The Triple Threat of Extreme Poverty
At the top of this unfortunate ranking, three nations stand out for their collapsed incomes. South Sudan ranks last with a GDP per capita of $251, followed closely by Yemen at $417, then Burundi at $490. These three countries embody the most extreme poverty measured in 2025, each facing humanitarian, political, or climate crises that cripple their economies.
The top ten positions remain dominated by African nations: Central African Republic ($532), Malawi ($580), Madagascar ($595), Sudan ($625), Mozambique ($663), DRC ($743), and Niger ($751).
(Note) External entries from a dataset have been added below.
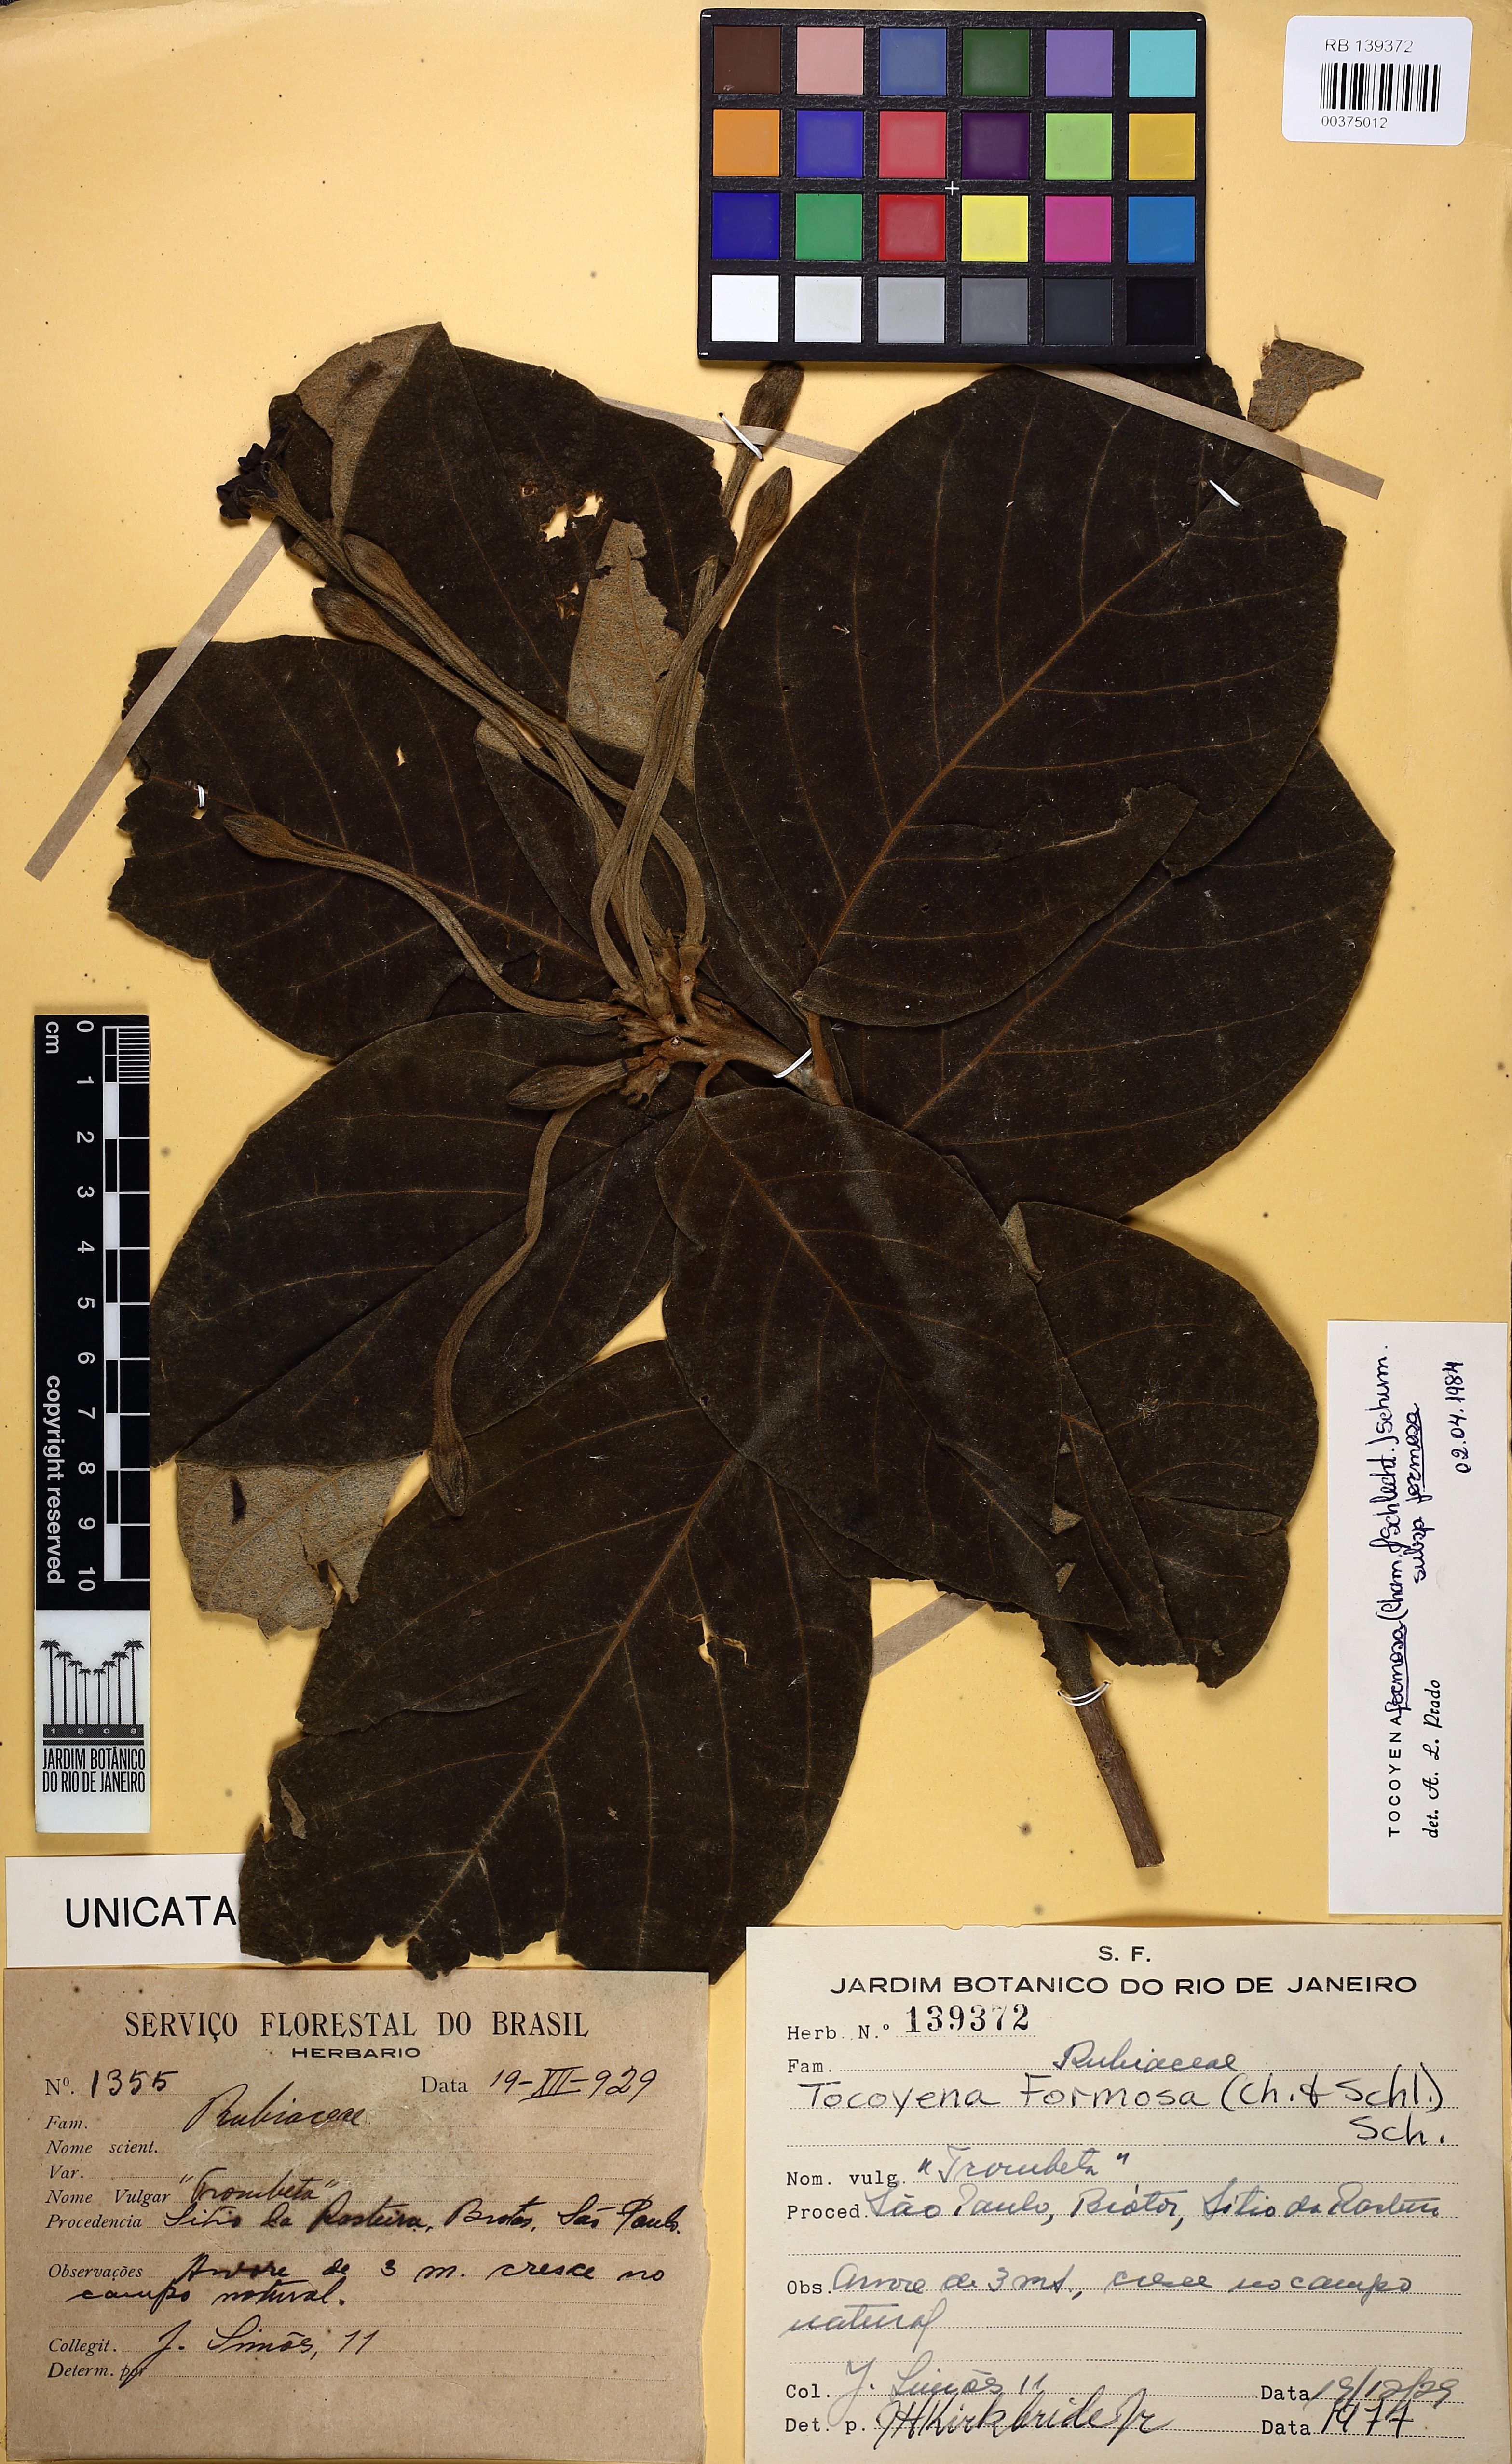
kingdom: Plantae
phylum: Tracheophyta
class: Magnoliopsida
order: Gentianales
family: Rubiaceae
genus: Tocoyena
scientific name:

This concentration reveals fragile economic structures heavily dependent on agriculture and natural resource exploitation.
Africa Dominates the List of Most Fragile Economies
Of the fifty countries at the bottom of the ranking, the vast majority are from Africa. Somalia ($766), Nigeria ($807), Liberia ($908), Sierra Leone ($916), and Mali ($936) complete this picture of a continent where industrialization and economic diversification challenges remain massive.
Even African nations ranked beyond the top twenty-five have modest incomes: Gambia ($988), Chad ($991), Togo ($1,053), Lesotho ($1,098), Burkina Faso ($1,107), Guinea-Bissau ($1,126), Tanzania ($1,280), Zambia ($1,332), Uganda ($1,338), Benin ($1,532), Comoros ($1,702), Senegal ($1,811), Cameroon ($1,865), Guinea ($1,904), Zimbabwe ($2,199), Republic of the Congo ($2,356), Kenya ($2,468), Mauritania ($2,478), Ghana ($2,519), and Ivory Coast ($2,872).
Some Asian Nations Among the Least Developed
Beyond Africa, certain Asian regions also concentrate in low-income economies. Ethiopia ($1,066), Myanmar ($1,177), Tajikistan ($1,432), Nepal ($1,458), Timor-Leste ($1,491), Laos ($2,096), Kyrgyz Republic ($2,747), and Cambodia ($2,870) illustrate the continent’s economic challenges. India, despite its size and potential, records an average per capita income of $2,878 in 2025.
A few microstates and island nations also appear in this list: Solomon Islands ($2,379), Kiribati ($2,414), Papua New Guinea ($2,565), Haiti ($2,672), Bangladesh ($2,689), reflecting how geographic isolation and size constraints limit economic development.
Economic Disparities Reflect Complex Challenges
This ranking of the world’s poorest countries reveals much more than a simple income hierarchy. It highlights structural realities: political instability, armed conflicts, climate change, lack of access to education and infrastructure. Countries at the bottom face systemic obstacles that hinder their transition to diversified, resilient economies.
The stark gap between South Sudan ($251) and developed nations raises questions about the mechanisms of global economic convergence and the international community’s capacity to support these nations toward progress.